* _Task brief_: Quote the listing in full, exactly as given, minus any pictures.

* _Task data_:

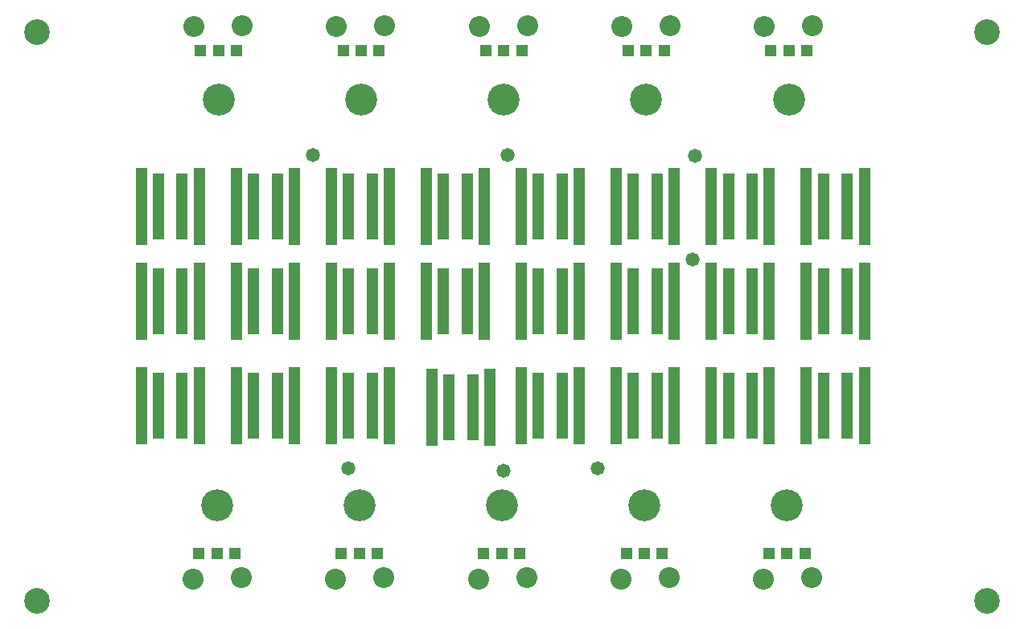
<source format=gbs>
G04*
G04 #@! TF.GenerationSoftware,Altium Limited,Altium Designer,20.2.6 (244)*
G04*
G04 Layer_Color=16711935*
%FSLAX25Y25*%
%MOIN*%
G70*
G04*
G04 #@! TF.SameCoordinates,49C804FE-1F55-4C35-86A9-3D4A2AB346A9*
G04*
G04*
G04 #@! TF.FilePolarity,Negative*
G04*
G01*
G75*
%ADD20C,0.13202*%
%ADD21R,0.04737X0.04737*%
%ADD22C,0.08674*%
%ADD23C,0.10642*%
%ADD24C,0.05800*%
%ADD30R,0.04900X0.27600*%
%ADD32R,0.05100X0.32300*%
D20*
X449213Y346063D02*
D03*
X390158D02*
D03*
X331102D02*
D03*
X272047D02*
D03*
X212992D02*
D03*
X212205Y177559D02*
D03*
X271260D02*
D03*
X330315D02*
D03*
X389370D02*
D03*
X448425D02*
D03*
D21*
X441732Y366142D02*
D03*
X449213D02*
D03*
X456693D02*
D03*
X382677D02*
D03*
X390158D02*
D03*
X397638D02*
D03*
X323622D02*
D03*
X331102D02*
D03*
X338583D02*
D03*
X264567D02*
D03*
X272047D02*
D03*
X279528D02*
D03*
X212992D02*
D03*
X220472D02*
D03*
X205512D02*
D03*
X322835Y157480D02*
D03*
X204724D02*
D03*
X212205D02*
D03*
X219685D02*
D03*
X263779D02*
D03*
X271260D02*
D03*
X278740D02*
D03*
X330315D02*
D03*
X337795D02*
D03*
X381890D02*
D03*
X389370D02*
D03*
X396850D02*
D03*
X440945D02*
D03*
X448425D02*
D03*
X455905D02*
D03*
D22*
X458976Y376673D02*
D03*
X438976Y376142D02*
D03*
X399921Y376673D02*
D03*
X379921Y376142D02*
D03*
X340866Y376673D02*
D03*
X320866Y376142D02*
D03*
X281811Y376673D02*
D03*
X261811Y376142D02*
D03*
X222756Y376673D02*
D03*
X202756Y376142D02*
D03*
X222441Y147480D02*
D03*
X202441Y146949D02*
D03*
X281496Y147480D02*
D03*
X261496Y146949D02*
D03*
X340551Y147480D02*
D03*
X320551Y146949D02*
D03*
X399606Y147480D02*
D03*
X379606Y146949D02*
D03*
X458661Y147480D02*
D03*
X438661Y146949D02*
D03*
D23*
X531496Y374016D02*
D03*
Y137795D02*
D03*
X137795D02*
D03*
Y374016D02*
D03*
D24*
X330875Y192079D02*
D03*
X370079Y192850D02*
D03*
X266732D02*
D03*
X251969Y322835D02*
D03*
X332632Y323036D02*
D03*
X410428Y322752D02*
D03*
X409449Y279528D02*
D03*
D30*
X394685Y262244D02*
D03*
X384842D02*
D03*
X394685Y218937D02*
D03*
X384842D02*
D03*
X276575Y262244D02*
D03*
X266732D02*
D03*
X276575Y218937D02*
D03*
X266732D02*
D03*
X237205D02*
D03*
X227362D02*
D03*
X315945Y262244D02*
D03*
X306102D02*
D03*
X315945Y301614D02*
D03*
X306102D02*
D03*
X276575D02*
D03*
X266732D02*
D03*
X237205D02*
D03*
X227362D02*
D03*
X197835Y218937D02*
D03*
X187992D02*
D03*
X237205Y262244D02*
D03*
X227362D02*
D03*
X434055Y218937D02*
D03*
X424213D02*
D03*
X434055Y262244D02*
D03*
X424213D02*
D03*
X473425Y218937D02*
D03*
X463583D02*
D03*
X394685Y301614D02*
D03*
X384842D02*
D03*
X355315D02*
D03*
X345472D02*
D03*
X473425Y262244D02*
D03*
X463583D02*
D03*
X473425Y301614D02*
D03*
X463583D02*
D03*
X434055D02*
D03*
X424213D02*
D03*
X197835Y262244D02*
D03*
X187992D02*
D03*
X197835Y301614D02*
D03*
X187992D02*
D03*
X355315Y262244D02*
D03*
X345472D02*
D03*
X318321Y218226D02*
D03*
X308478D02*
D03*
X345472Y218937D02*
D03*
X355315D02*
D03*
D32*
X377736Y262244D02*
D03*
X401791D02*
D03*
X377736Y218937D02*
D03*
X401791D02*
D03*
X259626Y262244D02*
D03*
X283681D02*
D03*
X259626Y218937D02*
D03*
X283681D02*
D03*
X220256D02*
D03*
X244311D02*
D03*
X298996Y262244D02*
D03*
X323051D02*
D03*
X298996Y301614D02*
D03*
X323051D02*
D03*
X259626D02*
D03*
X283681D02*
D03*
X220256D02*
D03*
X244311D02*
D03*
X180886Y218937D02*
D03*
X204941D02*
D03*
X220256Y262244D02*
D03*
X244311D02*
D03*
X417106Y218937D02*
D03*
X441161D02*
D03*
X417106Y262244D02*
D03*
X441161D02*
D03*
X456476Y218937D02*
D03*
X480532D02*
D03*
X377736Y301614D02*
D03*
X401791D02*
D03*
X338366D02*
D03*
X362421D02*
D03*
X456476Y262244D02*
D03*
X480532D02*
D03*
X456476Y301614D02*
D03*
X480532D02*
D03*
X417106D02*
D03*
X441161D02*
D03*
X180886Y262244D02*
D03*
X204941D02*
D03*
X180886Y301614D02*
D03*
X204941D02*
D03*
X338366Y262244D02*
D03*
X362421D02*
D03*
X301372Y218226D02*
D03*
X325427D02*
D03*
X362421Y218937D02*
D03*
X338366D02*
D03*
M02*

</source>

* _Exercise result_:
<source format=gbs>
G04*
G04 #@! TF.GenerationSoftware,Altium Limited,Altium Designer,20.2.6 (244)*
G04*
G04 Layer_Color=16711935*
%FSLAX25Y25*%
%MOIN*%
G70*
G04*
G04 #@! TF.SameCoordinates,49C804FE-1F55-4C35-86A9-3D4A2AB346A9*
G04*
G04*
G04 #@! TF.FilePolarity,Negative*
G04*
G01*
G75*
%ADD20C,0.13202*%
%ADD21R,0.04737X0.04737*%
%ADD22C,0.08674*%
%ADD23C,0.10642*%
%ADD24C,0.05800*%
%ADD30R,0.04900X0.27600*%
%ADD32R,0.05100X0.32300*%
D20*
X449213Y346063D02*
D03*
X390158D02*
D03*
X331102D02*
D03*
X272047D02*
D03*
X212992D02*
D03*
X212205Y177559D02*
D03*
X271260D02*
D03*
X330315D02*
D03*
X389370D02*
D03*
X448425D02*
D03*
D21*
X441732Y366142D02*
D03*
X449213D02*
D03*
X456693D02*
D03*
X382677D02*
D03*
X390158D02*
D03*
X397638D02*
D03*
X323622D02*
D03*
X331102D02*
D03*
X338583D02*
D03*
X264567D02*
D03*
X272047D02*
D03*
X279528D02*
D03*
X212992D02*
D03*
X220472D02*
D03*
X205512D02*
D03*
X322835Y157480D02*
D03*
X204724D02*
D03*
X212205D02*
D03*
X219685D02*
D03*
X263779D02*
D03*
X271260D02*
D03*
X278740D02*
D03*
X330315D02*
D03*
X337795D02*
D03*
X381890D02*
D03*
X389370D02*
D03*
X396850D02*
D03*
X440945D02*
D03*
X448425D02*
D03*
X455905D02*
D03*
D22*
X458976Y376673D02*
D03*
X438976Y376142D02*
D03*
X399921Y376673D02*
D03*
X379921Y376142D02*
D03*
X340866Y376673D02*
D03*
X320866Y376142D02*
D03*
X281811Y376673D02*
D03*
X261811Y376142D02*
D03*
X222756Y376673D02*
D03*
X202756Y376142D02*
D03*
X222441Y147480D02*
D03*
X202441Y146949D02*
D03*
X281496Y147480D02*
D03*
X261496Y146949D02*
D03*
X340551Y147480D02*
D03*
X320551Y146949D02*
D03*
X399606Y147480D02*
D03*
X379606Y146949D02*
D03*
X458661Y147480D02*
D03*
X438661Y146949D02*
D03*
D23*
X531496Y374016D02*
D03*
Y137795D02*
D03*
X137795D02*
D03*
Y374016D02*
D03*
D24*
X330875Y192079D02*
D03*
X370079Y192850D02*
D03*
X266732D02*
D03*
X251969Y322835D02*
D03*
X332632Y323036D02*
D03*
X410428Y322752D02*
D03*
X409449Y279528D02*
D03*
D30*
X394685Y262244D02*
D03*
X384842D02*
D03*
X394685Y218937D02*
D03*
X384842D02*
D03*
X276575Y262244D02*
D03*
X266732D02*
D03*
X276575Y218937D02*
D03*
X266732D02*
D03*
X237205D02*
D03*
X227362D02*
D03*
X315945Y262244D02*
D03*
X306102D02*
D03*
X315945Y301614D02*
D03*
X306102D02*
D03*
X276575D02*
D03*
X266732D02*
D03*
X237205D02*
D03*
X227362D02*
D03*
X197835Y218937D02*
D03*
X187992D02*
D03*
X237205Y262244D02*
D03*
X227362D02*
D03*
X434055Y218937D02*
D03*
X424213D02*
D03*
X434055Y262244D02*
D03*
X424213D02*
D03*
X473425Y218937D02*
D03*
X463583D02*
D03*
X394685Y301614D02*
D03*
X384842D02*
D03*
X355315D02*
D03*
X345472D02*
D03*
X473425Y262244D02*
D03*
X463583D02*
D03*
X473425Y301614D02*
D03*
X463583D02*
D03*
X434055D02*
D03*
X424213D02*
D03*
X197835Y262244D02*
D03*
X187992D02*
D03*
X197835Y301614D02*
D03*
X187992D02*
D03*
X355315Y262244D02*
D03*
X345472D02*
D03*
X318321Y218226D02*
D03*
X308478D02*
D03*
X345472Y218937D02*
D03*
X355315D02*
D03*
D32*
X377736Y262244D02*
D03*
X401791D02*
D03*
X377736Y218937D02*
D03*
X401791D02*
D03*
X259626Y262244D02*
D03*
X283681D02*
D03*
X259626Y218937D02*
D03*
X283681D02*
D03*
X220256D02*
D03*
X244311D02*
D03*
X298996Y262244D02*
D03*
X323051D02*
D03*
X298996Y301614D02*
D03*
X323051D02*
D03*
X259626D02*
D03*
X283681D02*
D03*
X220256D02*
D03*
X244311D02*
D03*
X180886Y218937D02*
D03*
X204941D02*
D03*
X220256Y262244D02*
D03*
X244311D02*
D03*
X417106Y218937D02*
D03*
X441161D02*
D03*
X417106Y262244D02*
D03*
X441161D02*
D03*
X456476Y218937D02*
D03*
X480532D02*
D03*
X377736Y301614D02*
D03*
X401791D02*
D03*
X338366D02*
D03*
X362421D02*
D03*
X456476Y262244D02*
D03*
X480532D02*
D03*
X456476Y301614D02*
D03*
X480532D02*
D03*
X417106D02*
D03*
X441161D02*
D03*
X180886Y262244D02*
D03*
X204941D02*
D03*
X180886Y301614D02*
D03*
X204941D02*
D03*
X338366Y262244D02*
D03*
X362421D02*
D03*
X301372Y218226D02*
D03*
X325427D02*
D03*
X362421Y218937D02*
D03*
X338366D02*
D03*
M02*

</source>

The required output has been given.